Apart from selling groceries and fresh produce, Shopwise also has dry goods such as clothes, footwear, furniture and home items, children’s toys and consumer electronics.
“We’ve retained and even made improvements in our fresh section, which is our pride,” said Deplanck. “Unlike some stores, we manage everything ourselves. We don’t have concessionaires. Instead we buy directly from sources.”
Such a system allows Shopwise to control the quality of its inventory. By eliminating middlemen, the chain is able to get the best fresh items for its stores at the cheapest prices.
“We give back that savings to our customers in the form of lower prices,” said Deplanck.
Regular customers will find the best locally produced products, from canned goods to bottled shampoos and packed detergents from the biggest national and multinational companies, are still there.
Shopwise has also beefed up the variety of items under Surebuy, its corporate in-house brand.
“Surebuy has all the essentials like cooking oil, sugar, eggs, noodles, toilet paper and many more,” said Deplanck. “They are 20- to 30-percent cheaper than leading brands, but their quality is still the same. That is something we don’t compromise on.”
Produced by different companies based on Shopwise’s specifications, Surebuy products can match or even surpass the quality of not a few leading brands.
Repositioning also meant streamlining the lineup of imported items. Its wine selection, for instance, has mostly mid-priced entry-level brands from reputable wineries.
A more premium variety of imported products, apart from wines and spirits, is at Rustan’s Supermarket.

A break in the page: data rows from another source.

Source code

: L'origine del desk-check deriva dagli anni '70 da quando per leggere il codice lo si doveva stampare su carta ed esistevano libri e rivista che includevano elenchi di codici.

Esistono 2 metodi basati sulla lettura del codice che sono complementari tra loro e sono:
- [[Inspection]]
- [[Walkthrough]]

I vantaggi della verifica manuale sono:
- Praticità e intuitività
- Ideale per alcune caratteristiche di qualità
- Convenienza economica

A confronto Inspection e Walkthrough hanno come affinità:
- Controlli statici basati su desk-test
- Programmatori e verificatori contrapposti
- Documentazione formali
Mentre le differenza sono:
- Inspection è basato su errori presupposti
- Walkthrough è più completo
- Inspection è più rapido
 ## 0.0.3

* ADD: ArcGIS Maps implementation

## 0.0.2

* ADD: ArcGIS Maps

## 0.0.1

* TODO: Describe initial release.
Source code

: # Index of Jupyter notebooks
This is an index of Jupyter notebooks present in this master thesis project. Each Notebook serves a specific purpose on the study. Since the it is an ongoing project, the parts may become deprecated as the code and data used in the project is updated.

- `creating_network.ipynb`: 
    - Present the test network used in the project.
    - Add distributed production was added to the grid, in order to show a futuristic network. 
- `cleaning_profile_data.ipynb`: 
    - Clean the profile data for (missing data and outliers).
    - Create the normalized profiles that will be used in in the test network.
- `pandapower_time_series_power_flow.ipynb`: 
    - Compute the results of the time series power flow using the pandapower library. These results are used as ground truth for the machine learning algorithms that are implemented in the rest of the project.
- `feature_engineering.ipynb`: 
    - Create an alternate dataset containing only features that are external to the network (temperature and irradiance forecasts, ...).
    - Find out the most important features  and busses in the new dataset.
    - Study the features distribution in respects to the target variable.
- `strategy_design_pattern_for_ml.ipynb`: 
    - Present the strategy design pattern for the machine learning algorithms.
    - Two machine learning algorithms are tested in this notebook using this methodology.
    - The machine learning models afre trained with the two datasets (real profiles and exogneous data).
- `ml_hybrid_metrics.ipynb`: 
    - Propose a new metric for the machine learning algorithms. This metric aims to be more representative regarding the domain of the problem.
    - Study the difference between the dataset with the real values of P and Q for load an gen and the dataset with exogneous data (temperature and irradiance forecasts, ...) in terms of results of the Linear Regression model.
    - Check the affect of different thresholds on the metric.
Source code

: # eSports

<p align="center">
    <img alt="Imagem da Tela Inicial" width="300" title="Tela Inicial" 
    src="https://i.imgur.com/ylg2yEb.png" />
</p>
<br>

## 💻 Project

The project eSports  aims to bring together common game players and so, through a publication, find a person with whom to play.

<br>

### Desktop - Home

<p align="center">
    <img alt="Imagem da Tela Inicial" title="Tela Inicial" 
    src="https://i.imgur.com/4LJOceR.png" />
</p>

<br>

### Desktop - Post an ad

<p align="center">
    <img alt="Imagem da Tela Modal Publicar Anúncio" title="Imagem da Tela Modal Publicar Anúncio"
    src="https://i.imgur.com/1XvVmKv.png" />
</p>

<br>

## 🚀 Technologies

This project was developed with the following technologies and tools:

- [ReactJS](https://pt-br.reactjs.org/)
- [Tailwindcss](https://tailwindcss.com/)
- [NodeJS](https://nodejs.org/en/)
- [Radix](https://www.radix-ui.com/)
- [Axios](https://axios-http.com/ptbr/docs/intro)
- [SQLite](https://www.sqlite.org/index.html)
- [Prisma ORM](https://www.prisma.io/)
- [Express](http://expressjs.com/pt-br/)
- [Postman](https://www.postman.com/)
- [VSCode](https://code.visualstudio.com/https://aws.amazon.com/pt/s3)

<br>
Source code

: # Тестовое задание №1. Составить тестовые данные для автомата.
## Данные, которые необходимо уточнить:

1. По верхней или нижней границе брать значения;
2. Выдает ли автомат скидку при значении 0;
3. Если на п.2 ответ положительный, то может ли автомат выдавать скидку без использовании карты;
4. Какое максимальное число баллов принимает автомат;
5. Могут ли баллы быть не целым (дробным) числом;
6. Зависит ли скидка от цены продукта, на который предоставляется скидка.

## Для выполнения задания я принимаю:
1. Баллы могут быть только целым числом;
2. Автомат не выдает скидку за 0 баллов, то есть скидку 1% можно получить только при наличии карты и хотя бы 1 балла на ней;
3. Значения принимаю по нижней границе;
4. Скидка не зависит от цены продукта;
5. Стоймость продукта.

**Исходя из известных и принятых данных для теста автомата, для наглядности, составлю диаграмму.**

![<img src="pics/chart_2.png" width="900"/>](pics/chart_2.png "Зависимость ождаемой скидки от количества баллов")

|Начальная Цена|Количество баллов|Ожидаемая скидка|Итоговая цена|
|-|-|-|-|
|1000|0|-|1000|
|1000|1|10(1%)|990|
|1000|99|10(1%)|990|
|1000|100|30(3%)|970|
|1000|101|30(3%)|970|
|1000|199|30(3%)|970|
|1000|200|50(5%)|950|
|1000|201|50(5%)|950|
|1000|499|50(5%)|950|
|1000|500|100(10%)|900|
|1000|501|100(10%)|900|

In Alabang, there’s Rustan’s Supermarket by the entrance of Evia City on Daang Hari road.
Deplanck summed up Shopwise’s new philosophy as “better, simpler, cheaper.”
He explained: “It’s better for our target market, simpler for our people to operate and maintain, and results in cheaper buys for our customers.”
Consumers can also benefit from economies of scale since RSCI is now a joint venture between the Tantoco family and Dairy Farm, the huge company behind a network of regional retail players such as Giant, Wellcome and 360.
“For instance, through Dairy Farm, we have access to the best fresh and chilled meat from an Australian farm called Harvey,” said Deplanck “Since we’re buying for 6,000 stores all over Asia, we have clout and the economies of scale to get the best and the cheapest prices. Again, we put back the savings we get to our customers.”
The Tantoco family’s joint venture with Dairy Farm also means access to cheap but quality home necessities such ironing boards, cooking utensils, storage boxes, cleaning products and food items.
“Based on its quality, an ironing board, for example, has a market price ranging from P900 to P1,000,” said Deplanck. “Since Shopwise is now part of the Dairy Farm group, we are able to sell it at only P299.”
The Alabang branch’s relaunch is significant also because it’s one of the chain’s biggest in terms of store area and revenue.
And perhaps, for sentimental reasons, Shopwise Alabang is RSCI’s first foray into hypermarkets when almost all of its competitors back then were still stuck in the supermarket model. It’s only right that big changes and improvements should start with the first store, said Deplanck.